Short selling refers to a trading strategy where an investor sells shares they do not own, aiming to buy them back later at a lower price. Many traders execute short positions through a stock trading broker, who facilitates borrowing and selling shares efficiently.
When an investor takes a short position in a particular stock, they’re speculating that the price of the stock will decline. This strategy is high-risk and typically suited to experienced traders who understand leverage and volatility.
Learn more in our educational guide on How to Short Sell a Stock Safely, which covers margin use, position sizing, and risk management.
Shorting a stock requires access to a margin account, allowing the trader to borrow shares of the stock from their broker and sell them at the current market price. If the stock price falls, the trader buys back those shares at the lower price, returns them to the broker, and keeps the difference as profit.
However, if the stock price rises instead, the losses can be unlimited because there is no cap on how high a stock’s price can go.}
Steps to short a stock:
Let’s take everyone’s favorite stock: Tesla (NASDAQ: TSLA).
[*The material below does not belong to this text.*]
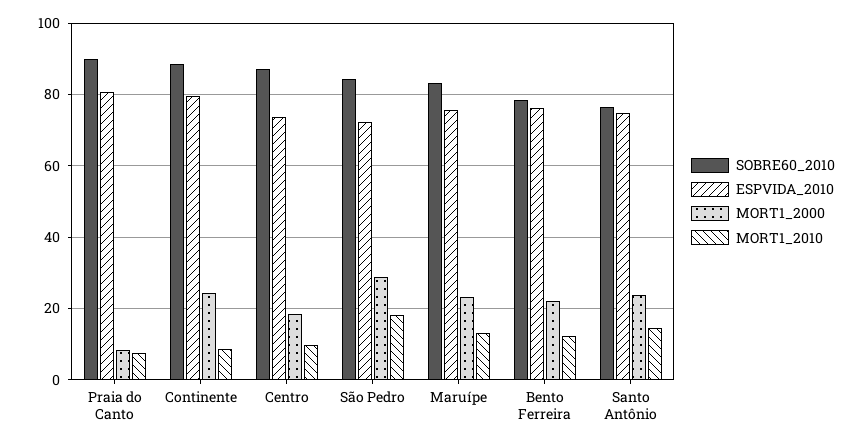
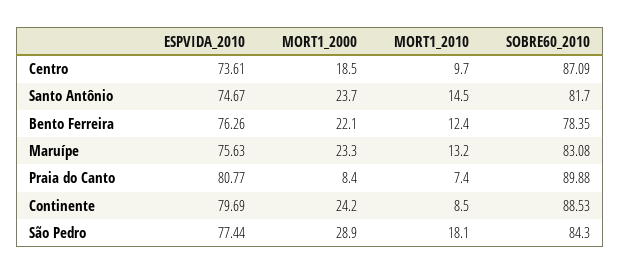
ESPVIDA_2010, São Pedro: 72 -> 77.44
SOBRE60_2010, Santo Antônio: 76 -> 81.7

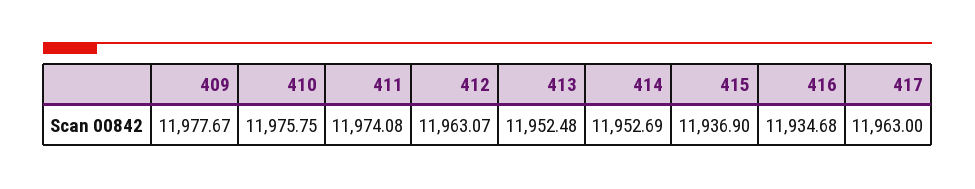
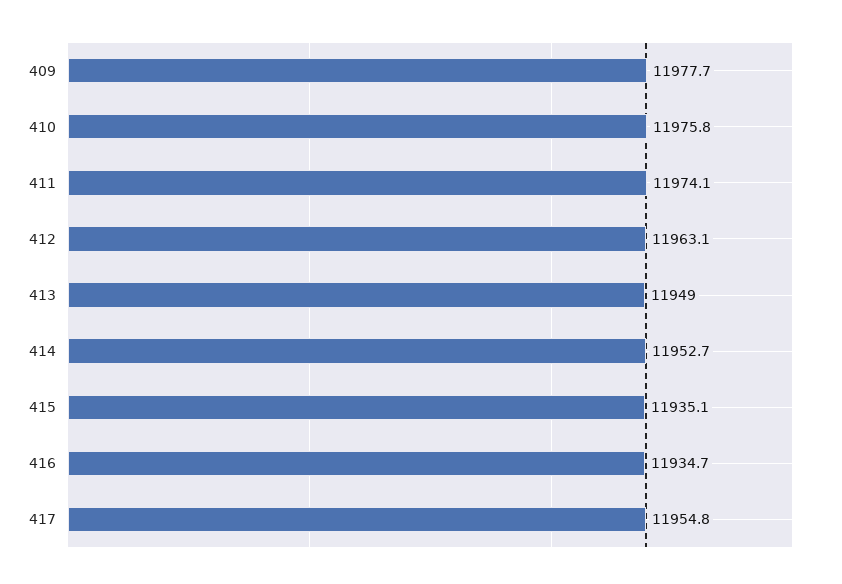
413: 11952.48 -> 11949
415: 11936.9 -> 11935.1
417: 11963 -> 11954.8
It’s perhaps the most polarising company on the stock market and has plenty of bulls and bears. Suppose a trader wants to short Tesla when it trades at $500 per share. The short seller borrows 1,000 shares of Tesla at $500.00, worth $500,000 in total.
The short seller immediately sells these shares to buyers at the current market price of $500.00. Now, the short seller plays the waiting game, and if their speculation is correct, they should be able to make a nice profit.
Several weeks later, the stock price of Tesla fell to $400.00 per share. The short seller will then close their short position and purchase 1,000 shares of Tesla stock at $400.00. These shares will be ‘returned’ to the broker, and the profit left in the short seller’s account equals $100,000 ($500,000 – $400,000).
If the price had risen to $600 instead, the short seller would have lost $100,000, showing how quickly losses can escalate.
Similar strategies can also be applied on an indices trading app, allowing traders to speculate on the performance of entire stock indices such as the S&P 500 or NASDAQ.
Like with any form of investing, there is inherent risk in short selling stocks. Short selling can be devastating to an investor if they speculate incorrectly on a stock price declining. If the stock price rises, there are potentially unlimited losses.
Going back to our Tesla example, if the stock price rose to $600.00 instead of falling to $400.00, the short seller would incur a loss since they would have to ‘cover’ their short position by repurchasing those shares at a higher price.
In a real world example, this is exactly what happened to hedge funds in the meme stock short squeeze event in early 2021. Institutions like Melvin Capital held significant short positions in both GameStop (NYSE: GME) and AMC (NYSE: AMC), so when retail investors artificially boosted the prices of the stocks, hedge funds had to cover their short positions by buying back shares at a higher price. This led to the stock price skyrocketing in what is known as a short squeeze.
Another risk with short selling is that a brokerage can request a margin call. A margin call is when the brokerage requests that the amount borrowed is paid back immediately or financial penalties can be incurred. Failing to meet a margin call can lead to forced liquidation and substantial losses.
Discover key risk strategies in our expert guide on How to Manage Risks When Short Selling to protect your capital during volatile market movements.
As with non-short selling, the ultimate goal is to make a profit. However, shorting a stock isn’t always bearish. It can also serve as a hedge to protect long positions from temporary declines.
Shorting a stock can be used as a hedge to protect a long position in a stock. This means that the short seller is actually bullish over the long-term, but is using a short position to capture any volatility or downside during that time.
When executed correctly, short selling can provide investors with a large potential profit with minimum initial investment. Since most short selling is used through margin, much of the actual investment is borrowed money. This leverage amplifies both profits and losses, so risk management is essential.
Some traders diversify across markets by combining stock positions with commodities trading online, helping balance exposure and capitalise on global trends.
There are additional costs to shorting stocks on your chosen CFD trading platform, such as margin interest on the borrowed amount and brokerage fees for executing trades. You’ll need to keep this in mind.